■ Stored data entries ■

++++++++++++++++++++

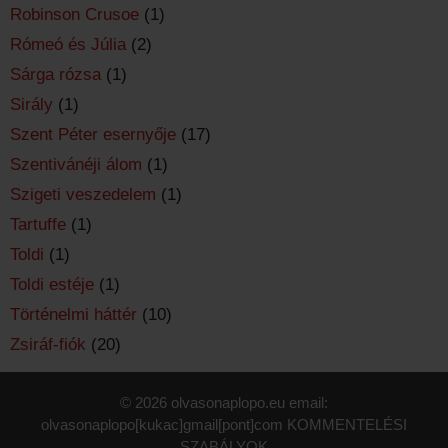
Robinson Crusoe
(1)
Rómeó és Júlia
(2)
Sárga rózsa
(1)
Sirály
(1)
Szent Péter esernyője
(17)
Szentivánéji álom
(1)
Szigeti veszedelem
(1)
Tartuffe
(1)
Toldi
(1)
Toldi estéje
(1)
Történelmi háttér
(10)
Zsiráf-fiók
(20)
© 2026 olvasonaplopo.eu email:
olvasonaplopo[kukac]gmail[pont]com
KOMMENTELÉSI
SZABÁLYOK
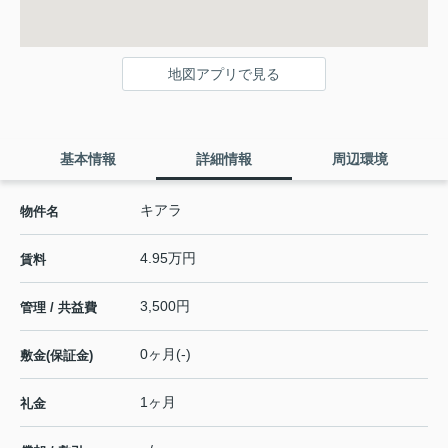
地図アプリで見る
基本情報
詳細情報
周辺環境
キアラ
物件名
4.95万円
賃料
3,500円
管理 / 共益費
0ヶ月(-)
敷金(保証金)
1ヶ月
礼金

++++++++++++++++++++

Please copy down the text of all the data above word for word, leaving out the pictures.

Robinson Crusoe
(1)
Rómeó és Júlia
(2)
Sárga rózsa
(1)
Sirály
(1)
Szent Péter esernyője
(17)
Szentivánéji álom
(1)
Szigeti veszedelem
(1)
Tartuffe
(1)
Toldi
(1)
Toldi estéje
(1)
Történelmi háttér
(10)
Zsiráf-fiók
(20)
© 2026 olvasonaplopo.eu email:
olvasonaplopo[kukac]gmail[pont]com
KOMMENTELÉSI
SZABÁLYOK
地図アプリで見る
基本情報
詳細情報
周辺環境
キアラ
物件名
4.95万円
賃料
3,500円
管理 / 共益費
0ヶ月(-)
敷金(保証金)
1ヶ月
礼金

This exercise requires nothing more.